[[ Passage open ]]

Asked repeatedly if would be throwing his hat into the ring, Baird replied “no comment”.

“I’m not going to talk about that,” Baird, NAB’s consumer bank boss, told Seven’s Sunrise.

“I got a big job to do and I will do it.”

But UBS analyst Jon Mott said Baird – who began his banking career in 1989 at NAB’s St Ives branch before entering politics – was a real contender.

“We believe NAB has a number of solid internal candidates for CEO, with Mike Baird a lead contender in our view,” Mott wrote in a note to analysts.

Baird has been talked of as a future CEO since Thorburn hired him in 2017, six weeks after he surprisingly quit the NSW premiership and politics in general to spend more time with his family.

2GB Radio host Alan Jones said this week that Baird, “would be a very good CEO”, while current NSW Premier and Baird’s former treasurer Gladys Berejiklian called him “an outstanding individual”.

Baird, NAB’s head of retail banking, said today he was “very proud” of having worked for Thorburn.

“Andrew has the highest integrity of anyone I have ever worked with,” he said.

“He is an amazing man and he has done a great job.

“Clearly, there are some things that have not gone well but at the moment, we think he is a great leader … and we need to get back to work.”

Mott said he expects Phil Chronican, who has been appointed as interim CEO until March 1, to take over as chairman to replace the departing Ken Henry.

[[ Passage closed ]]

§ Tasks
1 – List every person the NAB leadership passage mentions by name, apart from Mike Baird.
2 – Write the next few sentences of the passage on NAB's leadership, picking up after its final line.

[[ Data provided open ]]

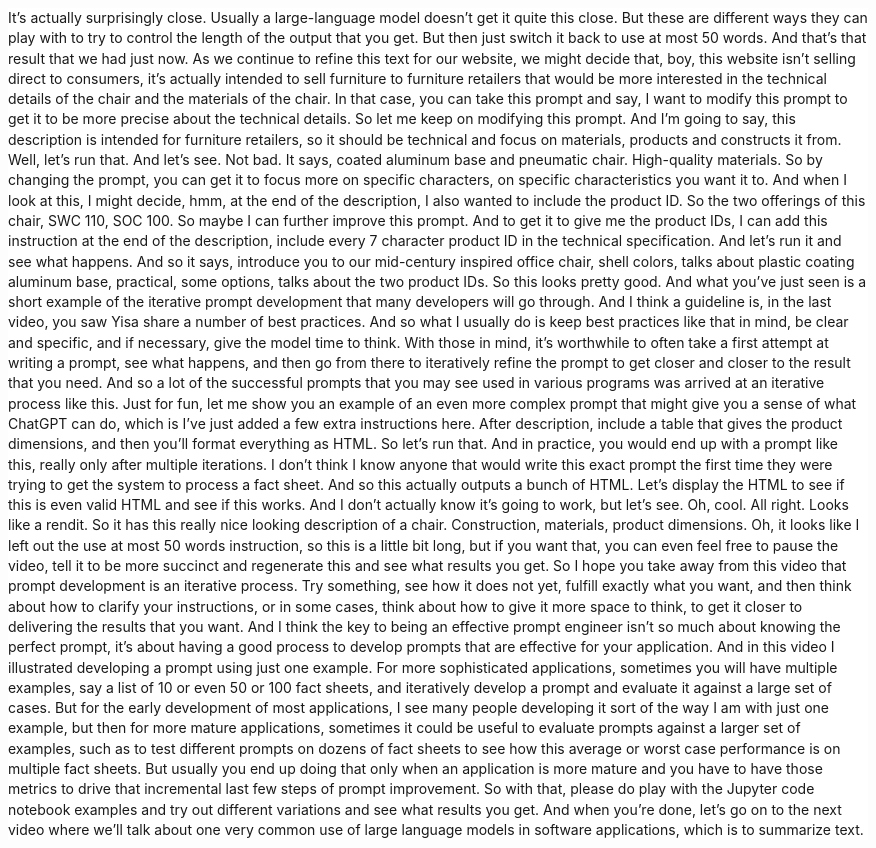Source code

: It’s actually surprisingly close. Usually a large-language model doesn’t get it quite this close. But these are different ways they can play with to try to control the length of the output that you get. But then just switch it back to use at most 50 words. And that’s that result that we had just now. As we continue to refine this text for our website, we might decide that, boy, this website isn’t selling direct to consumers, it’s actually intended to sell furniture to furniture retailers that would be more interested in the technical details of the chair and the materials of the chair. In that case, you can take this prompt and say, I want to modify this prompt to get it to be more precise about the technical details. So let me keep on modifying this prompt. And I’m going to say, this description is intended for furniture retailers, so it should be technical and focus on materials, products and constructs it from. Well, let’s run that. And let’s see. Not bad. It says, coated aluminum base and pneumatic chair. High-quality materials. So by changing the prompt, you can get it to focus more on specific characters, on specific characteristics you want it to. And when I look at this, I might decide, hmm, at the end of the description, I also wanted to include the product ID. So the two offerings of this chair, SWC 110, SOC 100. So maybe I can further improve this prompt. And to get it to give me the product IDs, I can add this instruction at the end of the description, include every 7 character product ID in the technical specification. And let’s run it and see what happens. And so it says, introduce you to our mid-century inspired office chair, shell colors, talks about plastic coating aluminum base, practical, some options, talks about the two product IDs. So this looks pretty good. And what you’ve just seen is a short example of the iterative prompt development that many developers will go through. And I think a guideline is, in the last video, you saw Yisa share a number of best practices. And so what I usually do is keep best practices like that in mind, be clear and specific, and if necessary, give the model time to think. With those in mind, it’s worthwhile to often take a first attempt at writing a prompt, see what happens, and then go from there to iteratively refine the prompt to get closer and closer to the result that you need. And so a lot of the successful prompts that you may see used in various programs was arrived at an iterative process like this. Just for fun, let me show you an example of an even more complex prompt that might give you a sense of what ChatGPT can do, which is I’ve just added a few extra instructions here. After description, include a table that gives the product dimensions, and then you’ll format everything as HTML. So let’s run that. And in practice, you would end up with a prompt like this, really only after multiple iterations. I don’t think I know anyone that would write this exact prompt the first time they were trying to get the system to process a fact sheet. And so this actually outputs a bunch of HTML. Let’s display the HTML to see if this is even valid HTML and see if this works. And I don’t actually know it’s going to work, but let’s see. Oh, cool. All right. Looks like a rendit. So it has this really nice looking description of a chair. Construction, materials, product dimensions. Oh, it looks like I left out the use at most 50 words instruction, so this is a little bit long, but if you want that, you can even feel free to pause the video, tell it to be more succinct and regenerate this and see what results you get. So I hope you take away from this video that prompt development is an iterative process. Try something, see how it does not yet, fulfill exactly what you want, and then think about how to clarify your instructions, or in some cases, think about how to give it more space to think, to get it closer to delivering the results that you want. And I think the key to being an effective prompt engineer isn’t so much about knowing the perfect prompt, it’s about having a good process to develop prompts that are effective for your application. And in this video I illustrated developing a prompt using just one example. For more sophisticated applications, sometimes you will have multiple examples, say a list of 10 or even 50 or 100 fact sheets, and iteratively develop a prompt and evaluate it against a large set of cases. But for the early development of most applications, I see many people developing it sort of the way I am with just one example, but then for more mature applications, sometimes it could be useful to evaluate prompts against a larger set of examples, such as to test different prompts on dozens of fact sheets to see how this average or worst case performance is on multiple fact sheets. But usually you end up doing that only when an application is more mature and you have to have those metrics to drive that incremental last few steps of prompt improvement. So with that, please do play with the Jupyter code notebook examples and try out different variations and see what results you get. And when you’re done, let’s go on to the next video where we’ll talk about one very common use of large language models in software applications, which is to summarize text.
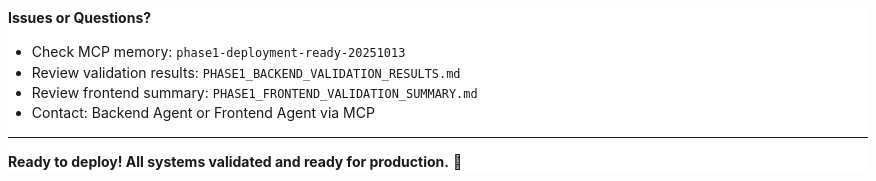 **Issues or Questions?**
- Check MCP memory: `phase1-deployment-ready-20251013`
- Review validation results: `PHASE1_BACKEND_VALIDATION_RESULTS.md`
- Review frontend summary: `PHASE1_FRONTEND_VALIDATION_SUMMARY.md`
- Contact: Backend Agent or Frontend Agent via MCP

---

**Ready to deploy! All systems validated and ready for production.** 🚀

[[ Data provided closed ]]

§ Answers by item
1 – Jon Mott, Thorburn, Alan Jones, Gladys Berejiklian, Phil Chronican, Ken Henry

2 –
Thorburn and Henry, a former head of Treasury, announced they were stepping down on Thursday after a scathing critique by the financial services royal commission.

Thorburn, who was chief executive since August 2014, had been keen to continue but recognised the NAB board’s “desire for change”.

“I accept that. I don’t have bitterness about it,” Thorburn said on Thursday.

“Mainly I’ve been sad, but I don’t have bitterness.”

Henry, whose brusque demeanour during questioning was one of the enduring images of the royal commission, said he has reflected in recent times on NAB’s “inability as a company to meet community expectations and customer expectations in the manner we would aspire to.”

“Andrew and I are deeply sorry for our inability to do that and that’s principally what has driven the decisions that have been taken today,” he said.